I returned from California last night from another hugely productive design week at inXile. Coincidentally, I was there just in time to attend the launch party for Wasteland 2 (for which I wrote the Mannerites in LA), so I got to congratulate the team for their achievement in the launch, hang out with some of the backers, and see old friends who accused me of traveling there too stealthily for them to make plans to hang out with me. (note: this is actually true, because I was working pretty much the whole time)
Post-party-hangover, the remainder of the week was spent writing dialogues, learning how to deal with technical issues, and having some excellent personal interaction with the Torment team. We tightened trickier aspects of the story, and are continuing to answer other questions that pop up as we iron down other aspects. Story in games is an ongoing process through development, as aspects of the story come into sharp relief and require answers that won’t break other parts, and each discussion we have is aimed toward honing the player’s experience and deepening the story’s significance.

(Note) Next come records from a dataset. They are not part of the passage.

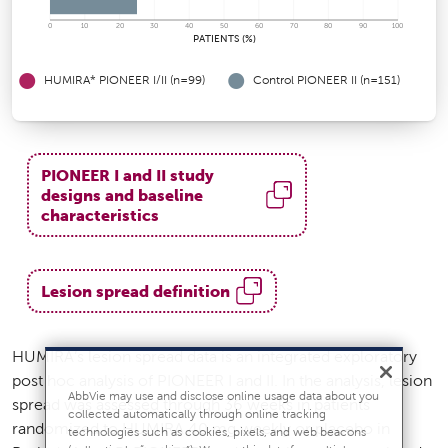
0
10
20
30
40
50
60
70
80
90
100
PATIENTS (%)
HUMIRA* PIONEER I/II (n=99)
Control PIONEER II (n=151)
PIONEER I and II study
designs and baseline
characteristics
Lesion spread definition
HUMIRA’s lesion spread data is an integrated exploratory
post hoc analysis of PIONEER I and II. In the analysis, lesion
AbbVie may use and disclose online usage data about you
spread was assessed through 36 weeks in patients
collected automatically through online tracking
randomized to HUMIRA 40 mg weekly or placebo in
technologies such as cookies, pixels, and web beacons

Wednesday night, Jesse Farrell taught Steve Dobos, Nathan Long, Kevin Saunders, George Ziets, and me how to play Chaos in the Old World, and I would have won if Mr. Dobos hadn’t pointed out I was going to win. I had two paths to victory, both eminently achievable, and all those rat-bastards (Nathan especially; he was playing the Skaven scum) teamed up to deny both paths… opening the way for George to defeat me, 54 to 49. (Perhaps I spoke too soon when I announced to the table that they couldn’t beat me.)

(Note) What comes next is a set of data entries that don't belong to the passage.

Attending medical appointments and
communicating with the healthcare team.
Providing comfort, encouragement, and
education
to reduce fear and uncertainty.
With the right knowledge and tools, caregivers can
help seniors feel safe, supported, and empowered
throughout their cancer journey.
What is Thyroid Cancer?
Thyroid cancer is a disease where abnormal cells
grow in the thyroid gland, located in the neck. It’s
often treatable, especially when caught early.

This is the part where I give a shout to Jason Dora for his excellence with the Torment website, and to Charlie Bloomer and Alisha Klein for their stunning work on the TTON video. I realize I’m supposed to be all cool about this job, but seeing ideas brought to life is a thrill that never, ever gets old. Working with this team is a pleasure and a privilege.
On that note, I’d also like to thank Adam for his patience, his memory, and his enthusiasm. Working half a world away can’t be easy for him, but he’s always ready with an incisive look into story, design, and other aspects of the game, and his patience with changes and his understanding of the ramifications of those changes is always amazing. Plus, as he notes, he’s great at revision.
Enough. Time to get back to revisions and rebuilding Unity.